Il intègre un concept déjà vu, chez Tecno, Xiaomi et j’en passe… un appareil où le bloc optique vit sa propre vie. On peut séparer le corps du smartphone, qui doit rester fin, du matériel de prise de vue qui prend forcément de la place. C’est un concept modulaire, mais avec une exécution qui semble, pour une fois, tenir la route.

Le module photo se clipse magnétiquement au dos. Il n’y a pas de câbles, pas de fiches fragiles, juste des contacts propres.

Une fiche technique ambitieuse

Le module amovible n’est pas en plastique. Il embarque un capteur principal de 1 pouce, comme le Xiaomi 17 Ultra. Pour accompagner ce monstre, Dreame a ajouté un téléobjectif périscopique de 115 mm.
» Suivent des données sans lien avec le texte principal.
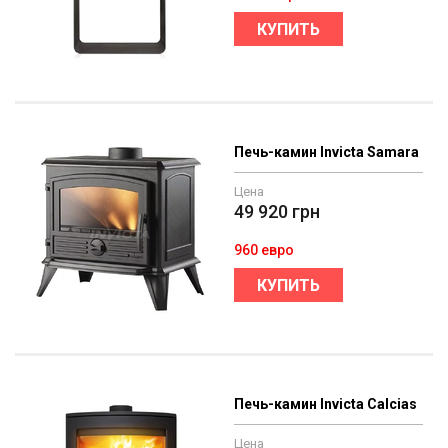
КУПИТЬ
Печь-камин Invicta Samara
Цена
49 920
грн
960 евро
КУПИТЬ
Печь-камин Invicta Calcias
Цена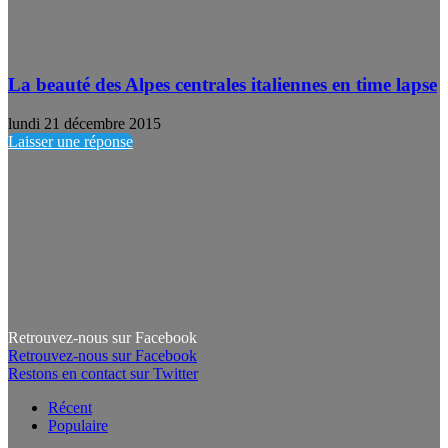
La beauté des Alpes centrales italiennes en time lapse
lundi 21 décembre 2015
Laisser une réponse
Retrouvez-nous sur Facebook
Retrouvez-nous sur Facebook
Restons en contact sur Twitter
Récent
Populaire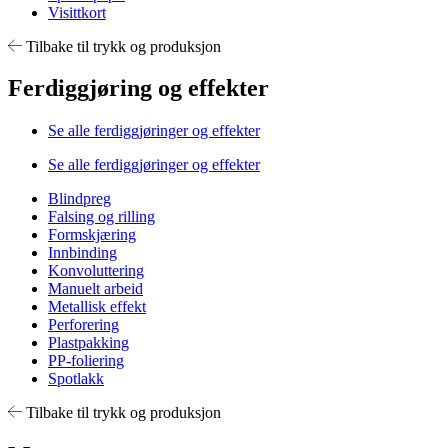
Visittkort
Tilbake til trykk og produksjon
Ferdiggjøring og effekter
Se alle ferdiggjøringer og effekter
Se alle ferdiggjøringer og effekter
Blindpreg
Falsing og rilling
Formskjæring
Innbinding
Konvoluttering
Manuelt arbeid
Metallisk effekt
Perforering
Plastpakking
PP-foliering
Spotlakk
Tilbake til trykk og produksjon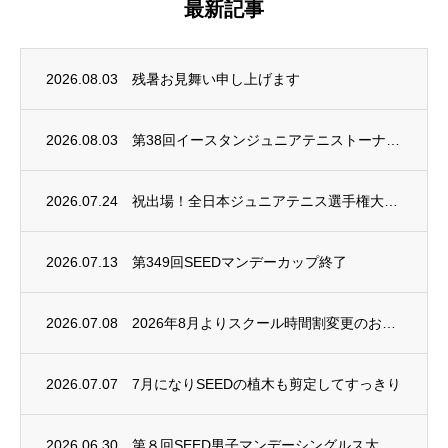
最新記事
2026.08.03
残暑お見舞い申し上げます
2026.08.03
第38回イースタンジュニアテニストーナメント開催
2026.07.24
祝出場！全日本ジュニアテニス選手権大会2026
2026.07.13
第349回SEEDマンデーカップ終了
2026.07.08
2026年8月よりスクール時間割変更のお知らせ
2026.07.07
7月になりSEEDの植木も剪定してすっきり
2026.06.30
第８回SEED男子マンデーシングルス大会終了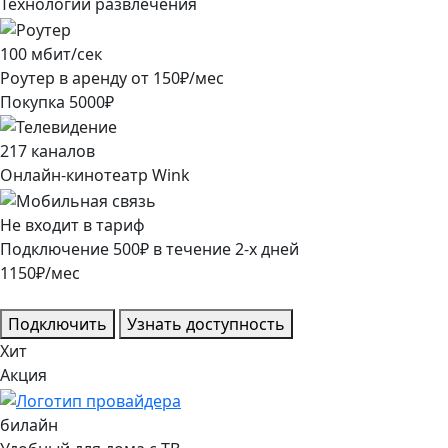
Технологии развлечения
100
мбит/сек
Роутер в аренду от
150
₽/мес
Покупка
5000
₽
217
каналов
Онлайн-кинотеатр Wink
Не входит в тариф
Подключение
500
₽
в течение
2
-х дней
1150
₽/мес
Подключить
Узнать доступность
Хит
Акция
билайн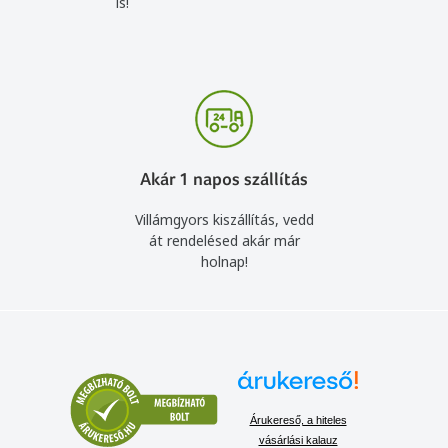
is!
Akár 1 napos szállítás
Villámgyors kiszállítás, vedd
át rendelésed akár már
holnap!
Árukereső, a hiteles
vásárlási kalauz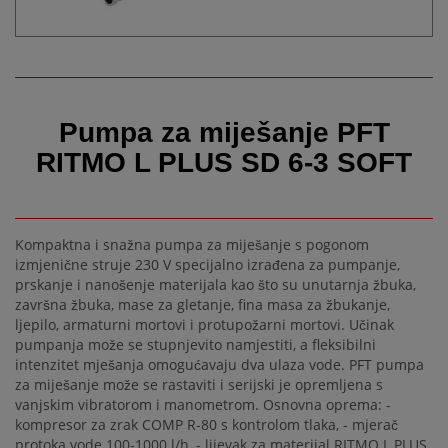
Pumpa za miješanje PFT
RITMO L PLUS SD 6-3 SOFT
Kompaktna i snažna pumpa za miješanje s pogonom
izmjenične struje 230 V specijalno izrađena za pumpanje,
prskanje i nanošenje materijala kao što su unutarnja žbuka,
završna žbuka, mase za gletanje, fina masa za žbukanje,
ljepilo, armaturni mortovi i protupožarni mortovi. Učinak
pumpanja može se stupnjevito namjestiti, a fleksibilni
intenzitet mješanja omogućavaju dva ulaza vode. PFT pumpa
za miješanje može se rastaviti i serijski je opremljena s
vanjskim vibratorom i manometrom. Osnovna oprema: -
kompresor za zrak COMP R-80 s kontrolom tlaka, - mjerač
protoka vode 100-1000 l/h, - lijevak za materijal RITMO L PLUS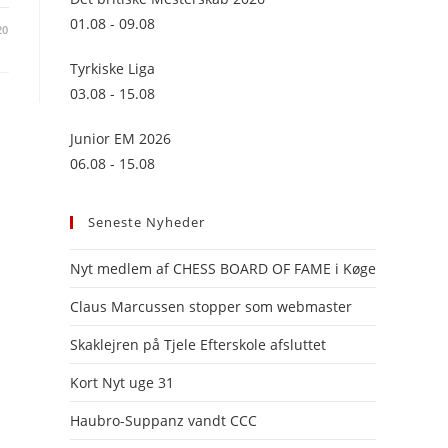
panel.
01.08 - 09.08
20
Tyrkiske Liga
03.08 - 15.08
Junior EM 2026
06.08 - 15.08
Seneste Nyheder
Nyt medlem af CHESS BOARD OF FAME i Køge
Claus Marcussen stopper som webmaster
Skaklejren på Tjele Efterskole afsluttet
Kort Nyt uge 31
Haubro-Suppanz vandt CCC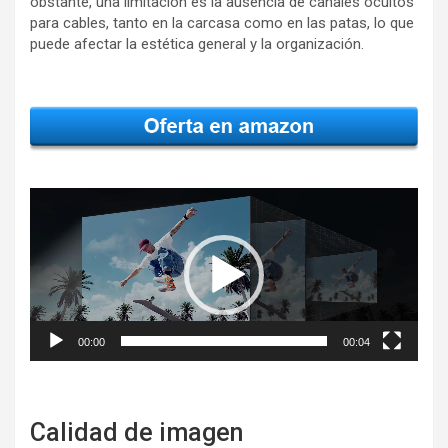
obstante, una limitación es la ausencia de canales ocultos
para cables, tanto en la carcasa como en las patas, lo que
puede afectar la estética general y la organización.
Reproductor
de
vídeo
00:00
00:04
Calidad de imagen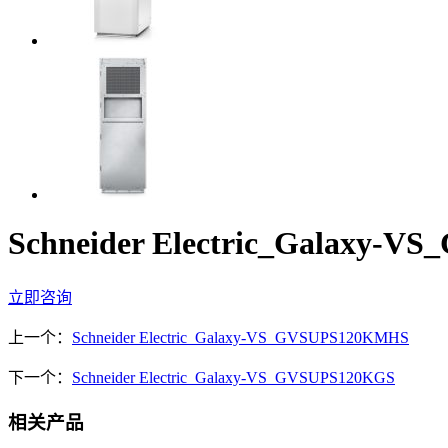
Schneider Electric_Galaxy-
立即咨询
上一个：
Schneider Electric_Galaxy-VS_GVSUPS120KMHS
下一个：
Schneider Electric_Galaxy-VS_GVSUPS120KGS
相关产品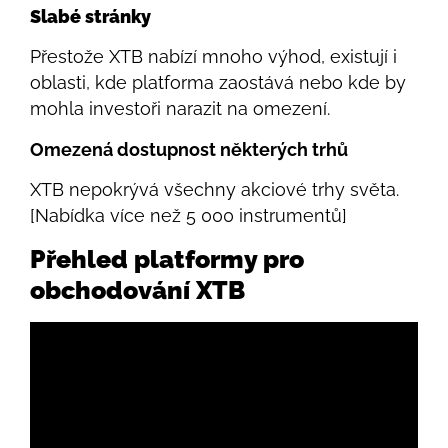
Slabé stránky
Přestože XTB nabízí mnoho výhod, existují i
oblasti, kde platforma zaostává nebo kde by
mohla investoři narazit na omezení.
Omezená dostupnost některých trhů
XTB nepokrývá všechny akciové trhy světa.
[Nabídka více než 5 000 instrumentů]
Přehled platformy pro
obchodování XTB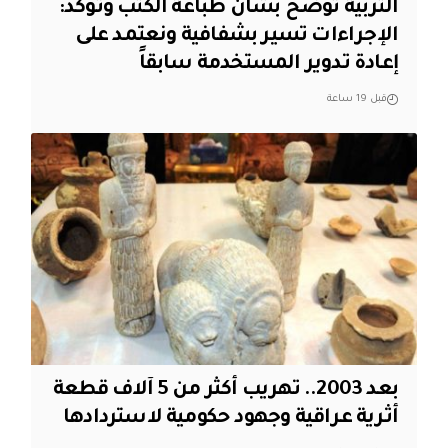
التربية توضح بشأن طباعة الكتب وتؤكد:
الإجراءات تسير بشفافية ونعتمد على
إعادة تدوير المستخدمة سابقاً
قبل 19 ساعة
بعد 2003.. تهريب أكثر من 5 آلاف قطعة
أثرية عراقية وجهود حكومية لاستردادها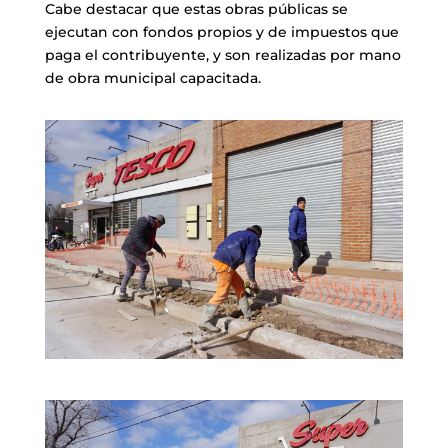
Cabe destacar que estas obras públicas se
ejecutan con fondos propios y de impuestos que
paga el contribuyente, y son realizadas por mano
de obra municipal capacitada.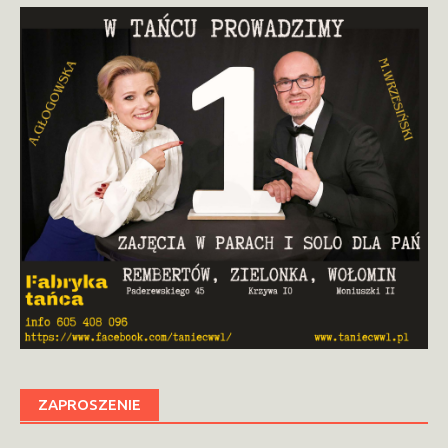
ZAPROSZENIE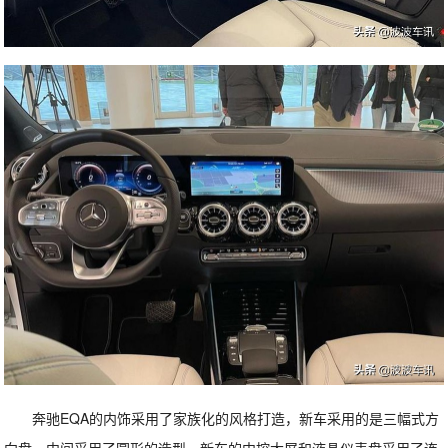
奔驰EQA的内饰采用了家族化的风格打造，新车采用的是三幅式方
向盘，中间采用了圆形的造型。新车的中控大屏和液晶仪表盘采用了连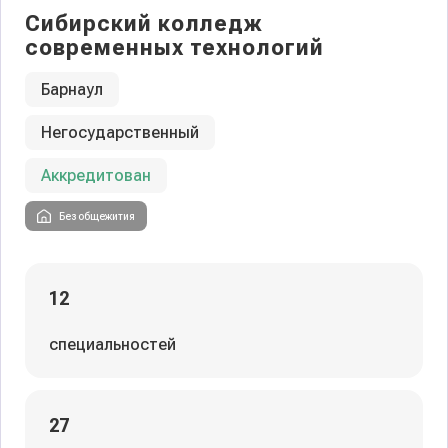
Сибирский колледж
современных технологий
Барнаул
Негосударственный
Аккредитован
Без общежития
12
специальностей
27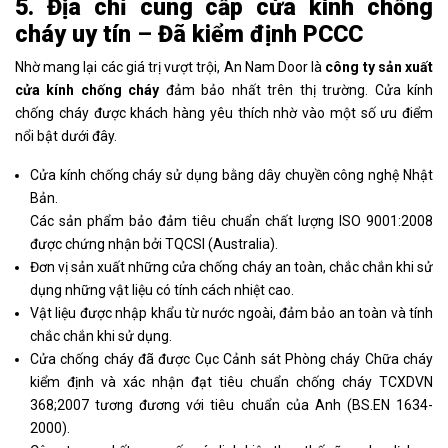
5. Địa chỉ cung cấp cửa kính chống
cháy uy tín
–
Đã
kiểm định PCCC
Nhờ mang lại các giá trị vượt trội, An Nam Door là
công ty sản xuất
cửa kính chống cháy
đảm bảo nhất trên thị trường. Cửa kính
chống cháy được khách hàng yêu thích nhờ vào một số ưu điểm
nổi bật dưới đây.
Cửa kính chống cháy sử dụng bằng dây chuyền công nghệ Nhật
Bản.
Các sản phẩm bảo đảm tiêu chuẩn chất lượng ISO 9001:2008
được chứng nhận bởi TQCSI (Australia).
Đơn vị sản xuất những cửa chống cháy an toàn, chắc chắn khi sử
dụng những vật liệu có tính cách nhiệt cao.
Vật liệu được nhập khẩu từ nước ngoài, đảm bảo an toàn và tính
chắc chắn khi sử dụng.
Cửa chống cháy đã được Cục Cảnh sát Phòng cháy Chữa cháy
kiểm định và xác nhận đạt tiêu chuẩn chống cháy TCXDVN
368;2007 tương đương với tiêu chuẩn của Anh (BS.EN 1634-
2000).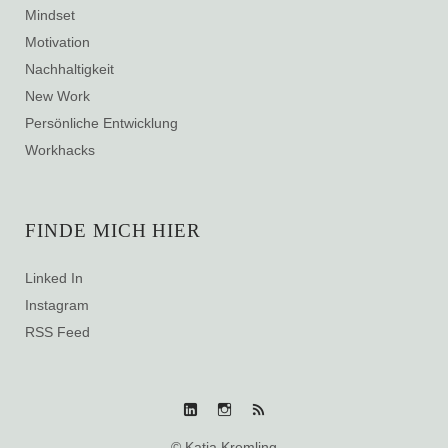
Mindset
Motivation
Nachhaltigkeit
New Work
Persönliche Entwicklung
Workhacks
FINDE MICH HIER
Linked In
Instagram
RSS Feed
Linked
Instagram
RSS
© Katja Kremling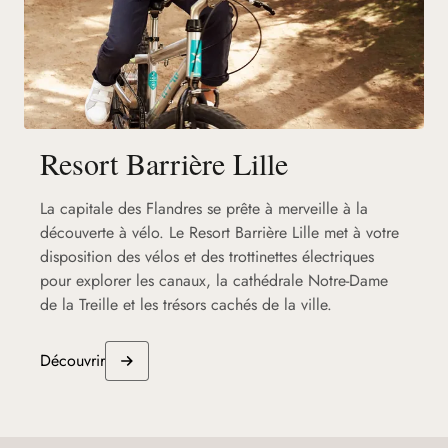
Resort Barrière Lille
La capitale des Flandres se prête à merveille à la
découverte à vélo. Le Resort Barrière Lille met à votre
disposition des vélos et des trottinettes électriques
pour explorer les canaux, la cathédrale Notre-Dame
de la Treille et les trésors cachés de la ville.
Découvrir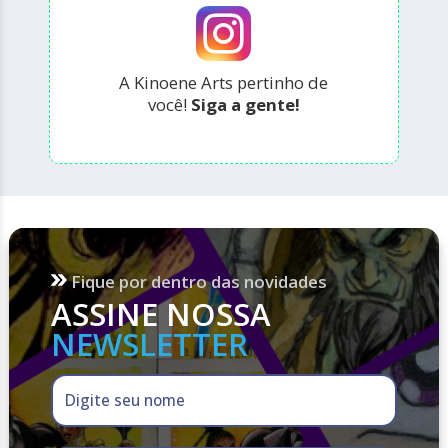
A Kinoene Arts pertinho de
você!
Siga a gente!
Fique por dentro das novidades
ASSINE NOSSA
NEWSLETTER
Digite seu nome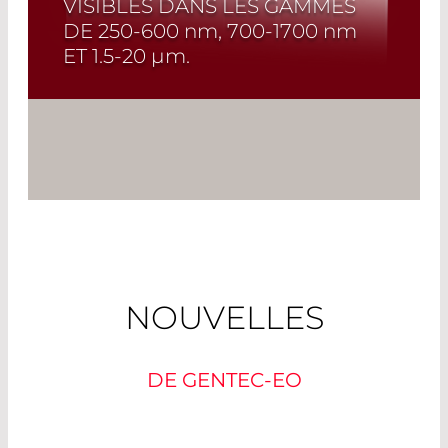
VISIBLES DANS LES GAMMES
DE
250-600 nm, 700-1700 nm
ET
1.5-20 µm
.
Read More
NOUVELLES
DE GENTEC-EO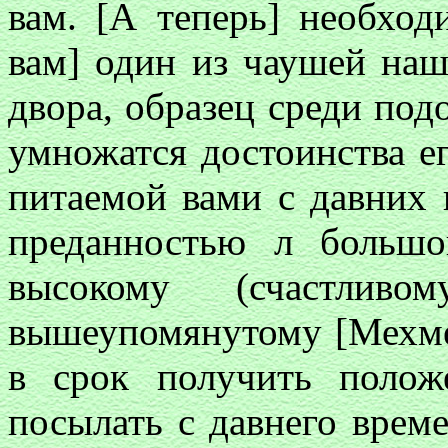
вам. [А теперь] необход
вам] один из чаушей наш
двора, образец среди по
умножатся достоинства е
питаемой вами с давних 
преданностью л больш
высокому (счастливо
вышеупомянутому [Мехме
в срок получить полож
посылать с давнего време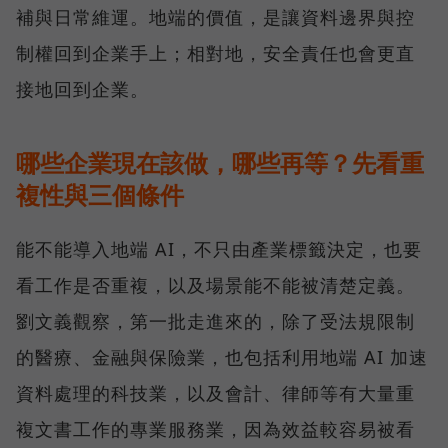
補與日常維運。地端的價值，是讓資料邊界與控
制權回到企業手上；相對地，安全責任也會更直
接地回到企業。
哪些企業現在該做，哪些再等？先看重
複性與三個條件
能不能導入地端 AI，不只由產業標籤決定，也要
看工作是否重複，以及場景能不能被清楚定義。
劉文義觀察，第一批走進來的，除了受法規限制
的醫療、金融與保險業，也包括利用地端 AI 加速
資料處理的科技業，以及會計、律師等有大量重
複文書工作的專業服務業，因為效益較容易被看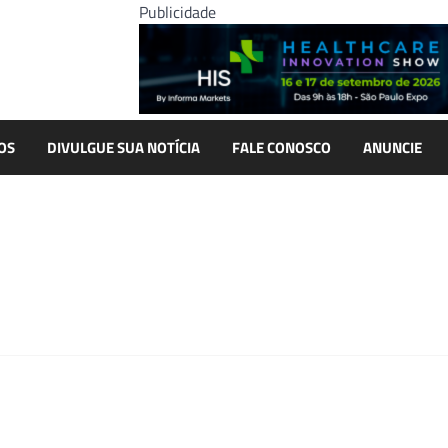
Publicidade
OS
DIVULGUE SUA NOTÍCIA
FALE CONOSCO
ANUNCIE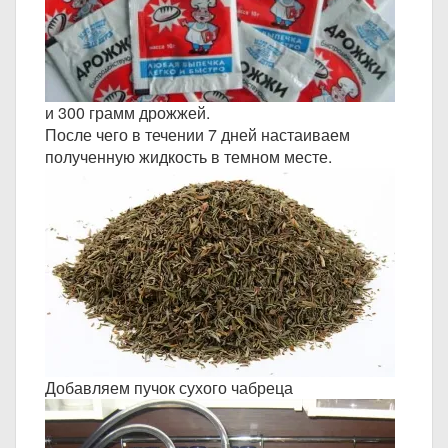
и 300 грамм дрожжей.
После чего в течении 7 дней настаиваем
полученную жидкость в темном месте.
Добавляем пучок сухого чабреца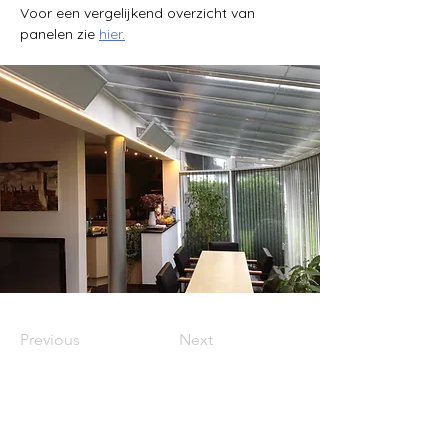
Voor een vergelijkend overzicht van 
panelen zie 
hier.
Previous
Next
Warmte waar het nodig is
Oplossingen voor warmteproblemen
Kleine kamers/ ruimtes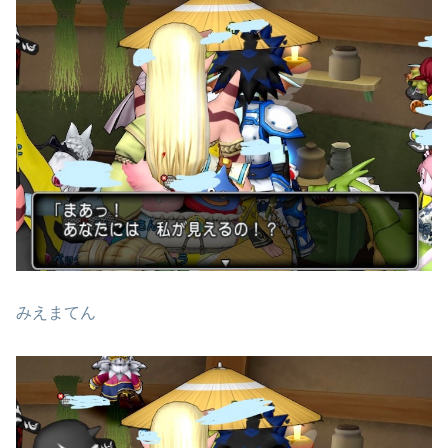
みえまてん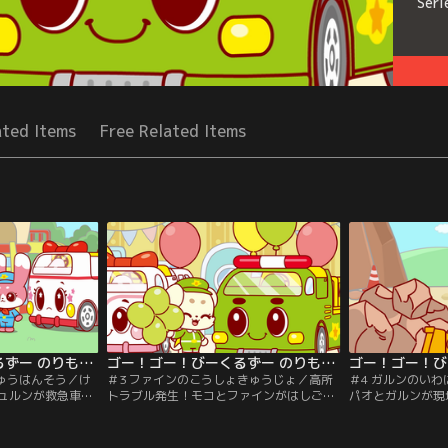
Seri
ated Items
Free Related Items
ゴー！ゴー！びーくるずー のりものスター編 第02話
ゴー！ゴー！びーくるずー のりものスター編 第03話
きゅうはんそう／け
＃3 ファインのこうしょきゅうじょ／高所
＃4 ガルンのい
ュルンが救急車の
トラブル発生！モコとファインがはしご消
パオとガルンが現
ーチェンジ！
防車のコンビに、のりものスターチェン
ターチェンジ！
ジ！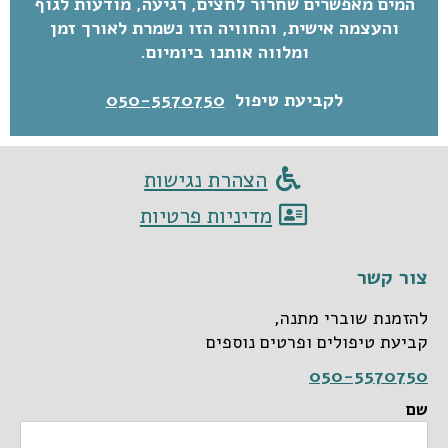
המים מאפשרים שחרור לחצים, רגיעה, מודעות לגוף
והעצמה אישית, והחוויה הזו נשמרת לאורך זמן
ומלווה אותנו ביומיום.
לקביעת טיפול
050-5570750
הצהרת נגישות
מדיניות פרטיות
צור קשר
להזמנת שוברי מתנה,
קביעת טיפולים ופרטים נוספים
050-5570750
שם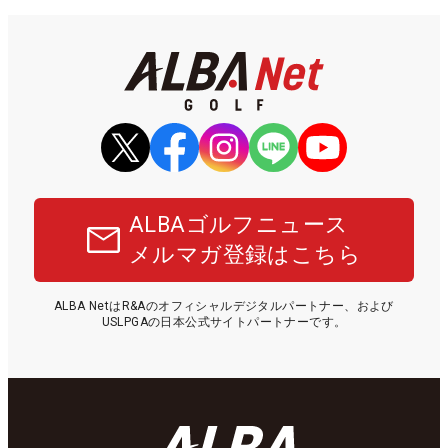
ALBAゴルフニュース
メルマガ登録はこちら
ALBA NetはR&Aのオフィシャルデジタルパートナー、および
USLPGAの日本公式サイトパートナーです。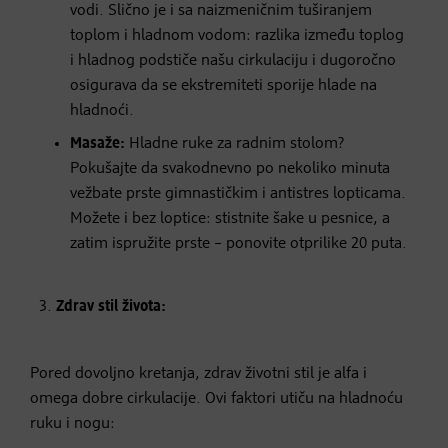
vodi. Slično je i sa naizmeničnim tuširanjem
toplom i hladnom vodom: razlika između toplog
i hladnog podstiče našu cirkulaciju i dugoročno
osigurava da se ekstremiteti sporije hlade na
hladnoći.
Masaže:
Hladne ruke za radnim stolom?
Pokušajte da svakodnevno po nekoliko minuta
vežbate prste gimnastičkim i antistres lopticama.
Možete i bez loptice: stistnite šake u pesnice, a
zatim ispružite prste – ponovite otprilike 20 puta.
Zdrav stil života:
Pored dovoljno kretanja, zdrav životni stil je alfa i
omega dobre cirkulacije. Ovi faktori utiču na hladnoću
ruku i nogu:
L’aspect vraiment intéressant, c’est que ce module possède sa propre batterie. Il communique avec le téléphone sans friction. Sur le prototype actuel, le corps du téléphone est totalement lisse, sans aucune lentille. Dreame promet toutefois d’ajouter un petit capteur de secours pour scanner des documents ou des codes QR dans la version finale.

En déportant l’optique, Dreame propose un smartphone de quelques millimètres d’épaisseur seulement. Vous voulez prendre des photos ? Vous clipsez le module. Vous voulez un téléphone qui ne déforme pas votre poche ? Vous le retirez.

Cette approche permet aussi de faire évoluer la partie photo sans changer de téléphone. On peut imaginer acheter un nouveau module l’année suivante tout en gardant le même écran.

Un pari à 10 milliards de yuans et un OS maison

Dreame ne joue pas simplement les inventeurs fous. Derrière ce NEX LS1 se cache une stratégie industrielle massive. La marque annonce vouloir investir plus de 1,2 milliard d’euros en recherche et développement sur trois ans. Elle lance même son propre système d’exploitation, Aurora AIOS 1.0, pour se détacher de la dépendance aux autres constructeurs.

DREAME AURORA

Nous n’avons aucun détail pour le moment sur cet OS… Est-ce un fork d’Android ? Cela serait le plus simple, récupérer AOSP (Android Open Source Project) et développer sa propre branche du système.

Dreame évoque une architecture pensée autour de quatre moteurs d’intelligence artificielle pour la photo.

Le premier, l’AI Imaging, gère la chaîne de production de A à Z : il ajuste les réglages selon la scène et vos préférences avant même que vous n’appuyiez sur l’obturateur. Pour le reste : l’AI Privacy & Security fait le ménage en bloquant les réseaux publics non sécurisés pour protéger vos transactions, tandis que les AI Agents vont jusqu’à la reconnaissance de vos émotions en temps réel pour adapter l’assistance. Enfin, l’AI Aesthetic Design s’occupe de la cosmétique en générant des thèmes dynamiques selon votre humeur du moment.

On a envie d’y croire parce que le marché du smartphone est d’un ennui mortel, mais gardons la tête froide. Pour l’instant, Dreame nous vend surtout du rêve (et beaucoup de marketing).

Le marché est saturé. Passer du statut de vendeur d’aspirateurs à celui de concurrent d’Apple demande une expertise que Dreame doit encore prouver. Ils prévoient d’ailleurs de s’associer avec des fabricants chinois de premier plan pour la production. On a hâte de voir ça.